Teaching better math and science may very well be a path to better jobs and brighter futures for our county’s youth (the rest of the world be damned), but I do not believe it will solve the greatest of our country’s ills.
“Hard work and discipline” can be carried out in the math and science classrooms, but that is not where they are instilled. The number four is not the motivating factor for adding two and two. A quarter of our teenagers don’t drop out of high school because geometry class was too easy (and rarely because it was too hard). No one ever robbed a bank because they hadn’t the math skills to balance their checkbook or sold drugs because they didn’t know enough about science to understand chemical addiction.
Invest in math and science, yes, but also have a care for the undervalued, underfunded, and neglected humanities. Teach our children about ethics, religion, philosophy, and civil society. These are the things that have motivating force within our lives. Motivation determines action, fosters dedication, and creates our society.
Wouldn’t you rather have a doctor who studied medicine because of a moral motivation to help people than one who just thought neurochemistry was interesting or that the paycheck was good? Would you say the same for the researcher studying cancer or the engineer designing your transportation system? (Sometimes I seriously question the motives of transportation engineers.)
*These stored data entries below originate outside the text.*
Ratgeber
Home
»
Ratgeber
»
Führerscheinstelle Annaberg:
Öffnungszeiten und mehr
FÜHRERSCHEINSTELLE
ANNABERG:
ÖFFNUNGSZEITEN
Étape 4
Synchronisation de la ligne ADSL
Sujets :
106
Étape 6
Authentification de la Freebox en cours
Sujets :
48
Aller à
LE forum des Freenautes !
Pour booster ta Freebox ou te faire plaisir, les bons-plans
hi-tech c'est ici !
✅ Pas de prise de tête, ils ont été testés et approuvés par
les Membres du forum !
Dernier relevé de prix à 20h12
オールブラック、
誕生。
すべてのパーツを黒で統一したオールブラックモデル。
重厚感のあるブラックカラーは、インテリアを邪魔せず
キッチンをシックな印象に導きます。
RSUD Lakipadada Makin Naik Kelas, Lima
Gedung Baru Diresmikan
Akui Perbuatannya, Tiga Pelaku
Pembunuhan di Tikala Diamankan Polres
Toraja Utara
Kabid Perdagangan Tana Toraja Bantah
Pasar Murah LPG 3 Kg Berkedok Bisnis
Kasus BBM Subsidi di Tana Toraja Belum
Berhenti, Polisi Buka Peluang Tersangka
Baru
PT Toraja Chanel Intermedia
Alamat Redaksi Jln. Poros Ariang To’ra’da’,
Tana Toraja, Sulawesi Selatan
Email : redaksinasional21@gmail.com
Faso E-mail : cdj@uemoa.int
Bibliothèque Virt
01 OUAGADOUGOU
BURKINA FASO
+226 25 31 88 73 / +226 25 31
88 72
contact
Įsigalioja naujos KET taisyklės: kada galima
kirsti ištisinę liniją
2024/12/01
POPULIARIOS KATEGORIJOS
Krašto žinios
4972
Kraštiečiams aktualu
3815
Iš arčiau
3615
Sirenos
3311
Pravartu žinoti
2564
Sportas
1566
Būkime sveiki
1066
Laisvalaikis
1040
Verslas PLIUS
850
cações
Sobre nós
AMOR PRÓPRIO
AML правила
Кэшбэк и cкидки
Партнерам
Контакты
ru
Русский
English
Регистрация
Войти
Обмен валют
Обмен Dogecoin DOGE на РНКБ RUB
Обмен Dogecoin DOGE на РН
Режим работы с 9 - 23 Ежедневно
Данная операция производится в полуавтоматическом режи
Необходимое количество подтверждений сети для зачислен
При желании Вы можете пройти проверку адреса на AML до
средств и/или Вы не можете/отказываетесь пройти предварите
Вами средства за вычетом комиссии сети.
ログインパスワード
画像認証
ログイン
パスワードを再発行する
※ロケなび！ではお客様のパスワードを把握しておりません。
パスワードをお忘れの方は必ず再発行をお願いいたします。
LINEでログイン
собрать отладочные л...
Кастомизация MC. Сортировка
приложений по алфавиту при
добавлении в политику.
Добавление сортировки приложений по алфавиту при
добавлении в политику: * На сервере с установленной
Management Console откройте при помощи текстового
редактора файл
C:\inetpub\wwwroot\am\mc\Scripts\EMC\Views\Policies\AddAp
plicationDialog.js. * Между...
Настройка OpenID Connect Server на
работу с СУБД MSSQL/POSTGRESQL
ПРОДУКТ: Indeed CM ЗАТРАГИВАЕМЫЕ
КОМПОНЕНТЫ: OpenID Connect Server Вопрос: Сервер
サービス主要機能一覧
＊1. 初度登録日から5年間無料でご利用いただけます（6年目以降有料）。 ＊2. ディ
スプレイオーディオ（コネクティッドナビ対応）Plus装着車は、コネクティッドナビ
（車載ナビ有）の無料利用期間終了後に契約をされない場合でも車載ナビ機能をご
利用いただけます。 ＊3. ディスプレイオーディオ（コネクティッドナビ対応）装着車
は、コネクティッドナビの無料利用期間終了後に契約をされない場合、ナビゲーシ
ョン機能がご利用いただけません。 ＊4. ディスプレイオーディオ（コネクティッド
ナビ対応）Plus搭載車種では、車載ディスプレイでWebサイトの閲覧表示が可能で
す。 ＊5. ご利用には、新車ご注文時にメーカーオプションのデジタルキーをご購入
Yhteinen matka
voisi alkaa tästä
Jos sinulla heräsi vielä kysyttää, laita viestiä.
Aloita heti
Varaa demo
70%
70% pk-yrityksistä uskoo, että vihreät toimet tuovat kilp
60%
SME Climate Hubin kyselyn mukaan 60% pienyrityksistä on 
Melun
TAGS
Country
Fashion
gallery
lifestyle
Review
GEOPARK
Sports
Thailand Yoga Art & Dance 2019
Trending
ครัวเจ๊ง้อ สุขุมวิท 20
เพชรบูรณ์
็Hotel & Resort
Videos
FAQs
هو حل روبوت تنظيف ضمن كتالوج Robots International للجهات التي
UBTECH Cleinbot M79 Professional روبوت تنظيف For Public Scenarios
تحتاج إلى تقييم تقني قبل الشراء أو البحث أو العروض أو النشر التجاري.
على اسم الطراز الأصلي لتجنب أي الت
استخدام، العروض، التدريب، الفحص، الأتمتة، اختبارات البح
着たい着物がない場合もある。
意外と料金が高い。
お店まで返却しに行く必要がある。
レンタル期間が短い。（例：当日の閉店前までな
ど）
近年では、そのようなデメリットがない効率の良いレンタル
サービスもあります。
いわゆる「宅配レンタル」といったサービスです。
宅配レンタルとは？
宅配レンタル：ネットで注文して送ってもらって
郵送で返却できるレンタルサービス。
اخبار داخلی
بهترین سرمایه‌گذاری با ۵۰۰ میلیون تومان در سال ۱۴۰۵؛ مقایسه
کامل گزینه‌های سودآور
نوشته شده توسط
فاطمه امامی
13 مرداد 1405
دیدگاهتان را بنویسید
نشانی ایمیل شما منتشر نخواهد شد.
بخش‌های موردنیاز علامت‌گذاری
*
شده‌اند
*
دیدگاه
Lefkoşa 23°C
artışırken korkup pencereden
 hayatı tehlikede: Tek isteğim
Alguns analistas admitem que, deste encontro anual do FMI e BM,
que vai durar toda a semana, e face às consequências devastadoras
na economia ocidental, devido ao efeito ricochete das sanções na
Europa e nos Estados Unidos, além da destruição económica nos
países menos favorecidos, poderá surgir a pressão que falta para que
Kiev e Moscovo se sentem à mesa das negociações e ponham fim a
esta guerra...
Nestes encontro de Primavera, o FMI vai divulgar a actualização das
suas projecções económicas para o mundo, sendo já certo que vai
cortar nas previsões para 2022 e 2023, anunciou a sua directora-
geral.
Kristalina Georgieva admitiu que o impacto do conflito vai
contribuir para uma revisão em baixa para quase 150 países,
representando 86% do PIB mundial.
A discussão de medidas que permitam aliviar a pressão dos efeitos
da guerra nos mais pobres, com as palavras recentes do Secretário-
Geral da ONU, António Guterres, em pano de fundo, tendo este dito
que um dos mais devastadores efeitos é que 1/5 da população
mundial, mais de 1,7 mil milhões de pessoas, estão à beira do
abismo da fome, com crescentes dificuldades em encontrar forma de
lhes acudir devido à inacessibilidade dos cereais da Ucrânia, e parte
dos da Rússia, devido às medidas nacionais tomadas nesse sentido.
Wouldn’t you rather have a banker with a conscience? One who stopped to think for even the slightest second about repercussions beyond this month’s profit statement? Surely that would have had a better impact on our economy than one who was good enough at math to invent new ways of “creative accounting.”
The Soviet superpower of the prior century didn’t fail economically because their people were unskilled at algebra or atomic theory. Nor did America succeed because our people were. It was our moral convictions that allowed us to rise to our current status. And yes, those moral convictions extended to the realm of economics, but they were not based on economic principles. The words economic or capitalism don’t appear in the Constitution either.
Democracy and the liberty it calls for are moral principles. We hold that they are good, not that they are 0.04 x 1024. Therefore, if we seek to make a better country, to be the “light to the world” let it be not because we are best or most, but because we are good.